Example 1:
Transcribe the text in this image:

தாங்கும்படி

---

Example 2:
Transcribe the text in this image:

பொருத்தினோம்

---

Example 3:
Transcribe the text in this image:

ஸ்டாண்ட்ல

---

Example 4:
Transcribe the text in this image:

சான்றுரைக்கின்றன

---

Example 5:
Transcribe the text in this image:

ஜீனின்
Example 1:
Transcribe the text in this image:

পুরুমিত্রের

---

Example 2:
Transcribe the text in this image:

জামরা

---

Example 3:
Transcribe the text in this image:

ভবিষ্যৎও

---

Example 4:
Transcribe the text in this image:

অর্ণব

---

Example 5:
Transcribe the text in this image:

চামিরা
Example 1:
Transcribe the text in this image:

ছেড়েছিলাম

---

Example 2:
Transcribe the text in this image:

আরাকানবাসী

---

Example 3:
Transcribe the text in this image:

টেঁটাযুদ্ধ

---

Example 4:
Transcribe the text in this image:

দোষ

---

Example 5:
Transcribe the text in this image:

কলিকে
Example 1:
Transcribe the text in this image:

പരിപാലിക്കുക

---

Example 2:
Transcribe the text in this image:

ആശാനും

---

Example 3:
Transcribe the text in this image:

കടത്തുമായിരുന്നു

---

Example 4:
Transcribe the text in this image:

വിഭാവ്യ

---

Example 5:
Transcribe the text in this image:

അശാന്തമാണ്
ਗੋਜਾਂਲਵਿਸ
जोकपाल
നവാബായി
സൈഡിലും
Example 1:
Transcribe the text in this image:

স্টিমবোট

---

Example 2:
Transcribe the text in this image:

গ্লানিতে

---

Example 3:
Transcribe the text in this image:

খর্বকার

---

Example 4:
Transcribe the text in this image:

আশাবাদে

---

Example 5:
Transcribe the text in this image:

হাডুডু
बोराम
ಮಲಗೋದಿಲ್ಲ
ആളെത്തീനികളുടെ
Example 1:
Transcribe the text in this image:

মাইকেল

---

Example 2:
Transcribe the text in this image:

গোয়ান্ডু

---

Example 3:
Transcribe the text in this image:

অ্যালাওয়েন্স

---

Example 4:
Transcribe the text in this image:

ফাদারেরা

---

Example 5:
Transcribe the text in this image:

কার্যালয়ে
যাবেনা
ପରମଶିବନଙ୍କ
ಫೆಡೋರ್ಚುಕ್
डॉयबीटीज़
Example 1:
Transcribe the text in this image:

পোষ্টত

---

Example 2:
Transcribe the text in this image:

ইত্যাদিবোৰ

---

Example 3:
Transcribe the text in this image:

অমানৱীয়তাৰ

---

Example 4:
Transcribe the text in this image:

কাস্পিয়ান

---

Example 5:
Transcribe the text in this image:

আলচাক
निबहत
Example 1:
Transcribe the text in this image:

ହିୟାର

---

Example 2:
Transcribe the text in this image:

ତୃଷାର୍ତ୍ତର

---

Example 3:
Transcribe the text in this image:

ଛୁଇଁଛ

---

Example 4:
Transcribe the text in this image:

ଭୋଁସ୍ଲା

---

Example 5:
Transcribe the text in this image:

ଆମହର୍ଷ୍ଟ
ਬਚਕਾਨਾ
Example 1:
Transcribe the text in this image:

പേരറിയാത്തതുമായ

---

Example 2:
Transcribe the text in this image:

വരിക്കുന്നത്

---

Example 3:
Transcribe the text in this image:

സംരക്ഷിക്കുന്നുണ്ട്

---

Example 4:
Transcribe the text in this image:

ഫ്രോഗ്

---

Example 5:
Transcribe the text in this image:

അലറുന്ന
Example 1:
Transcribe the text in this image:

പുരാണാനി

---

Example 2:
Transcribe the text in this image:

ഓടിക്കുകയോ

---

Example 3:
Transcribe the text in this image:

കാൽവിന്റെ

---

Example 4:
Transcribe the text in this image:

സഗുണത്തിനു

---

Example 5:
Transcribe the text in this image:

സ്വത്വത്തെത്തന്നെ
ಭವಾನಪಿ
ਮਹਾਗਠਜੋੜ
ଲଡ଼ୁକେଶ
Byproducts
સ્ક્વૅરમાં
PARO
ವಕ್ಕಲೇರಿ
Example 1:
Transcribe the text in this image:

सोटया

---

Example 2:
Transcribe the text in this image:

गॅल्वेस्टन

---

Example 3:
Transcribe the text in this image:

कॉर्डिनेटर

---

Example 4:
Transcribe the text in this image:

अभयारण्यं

Assigned task → Your answer should be the data above, retyped in full and unaltered.

Answer box →
Example 1:
Transcribe the text in this image:

தாங்கும்படி

---

Example 2:
Transcribe the text in this image:

பொருத்தினோம்

---

Example 3:
Transcribe the text in this image:

ஸ்டாண்ட்ல

---

Example 4:
Transcribe the text in this image:

சான்றுரைக்கின்றன

---

Example 5:
Transcribe the text in this image:

ஜீனின்
Example 1:
Transcribe the text in this image:

পুরুমিত্রের

---

Example 2:
Transcribe the text in this image:

জামরা

---

Example 3:
Transcribe the text in this image:

ভবিষ্যৎও

---

Example 4:
Transcribe the text in this image:

অর্ণব

---

Example 5:
Transcribe the text in this image:

চামিরা
Example 1:
Transcribe the text in this image:

ছেড়েছিলাম

---

Example 2:
Transcribe the text in this image:

আরাকানবাসী

---

Example 3:
Transcribe the text in this image:

টেঁটাযুদ্ধ

---

Example 4:
Transcribe the text in this image:

দোষ

---

Example 5:
Transcribe the text in this image:

কলিকে
Example 1:
Transcribe the text in this image:

പരിപാലിക്കുക

---

Example 2:
Transcribe the text in this image:

ആശാനും

---

Example 3:
Transcribe the text in this image:

കടത്തുമായിരുന്നു

---

Example 4:
Transcribe the text in this image:

വിഭാവ്യ

---

Example 5:
Transcribe the text in this image:

അശാന്തമാണ്
ਗੋਜਾਂਲਵਿਸ
जोकपाल
നവാബായി
സൈഡിലും
Example 1:
Transcribe the text in this image:

স্টিমবোট

---

Example 2:
Transcribe the text in this image:

গ্লানিতে

---

Example 3:
Transcribe the text in this image:

খর্বকার

---

Example 4:
Transcribe the text in this image:

আশাবাদে

---

Example 5:
Transcribe the text in this image:

হাডুডু
बोराम
ಮಲಗೋದಿಲ್ಲ
ആളെത്തീനികളുടെ
Example 1:
Transcribe the text in this image:

মাইকেল

---

Example 2:
Transcribe the text in this image:

গোয়ান্ডু

---

Example 3:
Transcribe the text in this image:

অ্যালাওয়েন্স

---

Example 4:
Transcribe the text in this image:

ফাদারেরা

---

Example 5:
Transcribe the text in this image:

কার্যালয়ে
যাবেনা
ପରମଶିବନଙ୍କ
ಫೆಡೋರ್ಚುಕ್
डॉयबीटीज़
Example 1:
Transcribe the text in this image:

পোষ্টত

---

Example 2:
Transcribe the text in this image:

ইত্যাদিবোৰ

---

Example 3:
Transcribe the text in this image:

অমানৱীয়তাৰ

---

Example 4:
Transcribe the text in this image:

কাস্পিয়ান

---

Example 5:
Transcribe the text in this image:

আলচাক
निबहत
Example 1:
Transcribe the text in this image:

ହିୟାର

---

Example 2:
Transcribe the text in this image:

ତୃଷାର୍ତ୍ତର

---

Example 3:
Transcribe the text in this image:

ଛୁଇଁଛ

---

Example 4:
Transcribe the text in this image:

ଭୋଁସ୍ଲା

---

Example 5:
Transcribe the text in this image:

ଆମହର୍ଷ୍ଟ
ਬਚਕਾਨਾ
Example 1:
Transcribe the text in this image:

പേരറിയാത്തതുമായ

---

Example 2:
Transcribe the text in this image:

വരിക്കുന്നത്

---

Example 3:
Transcribe the text in this image:

സംരക്ഷിക്കുന്നുണ്ട്

---

Example 4:
Transcribe the text in this image:

ഫ്രോഗ്

---

Example 5:
Transcribe the text in this image:

അലറുന്ന
Example 1:
Transcribe the text in this image:

പുരാണാനി

---

Example 2:
Transcribe the text in this image:

ഓടിക്കുകയോ

---

Example 3:
Transcribe the text in this image:

കാൽവിന്റെ

---

Example 4:
Transcribe the text in this image:

സഗുണത്തിനു

---

Example 5:
Transcribe the text in this image:

സ്വത്വത്തെത്തന്നെ
ಭವಾನಪಿ
ਮਹਾਗਠਜੋੜ
ଲଡ଼ୁକେଶ
Byproducts
સ્ક્વૅરમાં
PARO
ವಕ್ಕಲೇರಿ
Example 1:
Transcribe the text in this image:

सोटया

---

Example 2:
Transcribe the text in this image:

गॅल्वेस्टन

---

Example 3:
Transcribe the text in this image:

कॉर्डिनेटर

---

Example 4:
Transcribe the text in this image:

अभयारण्यं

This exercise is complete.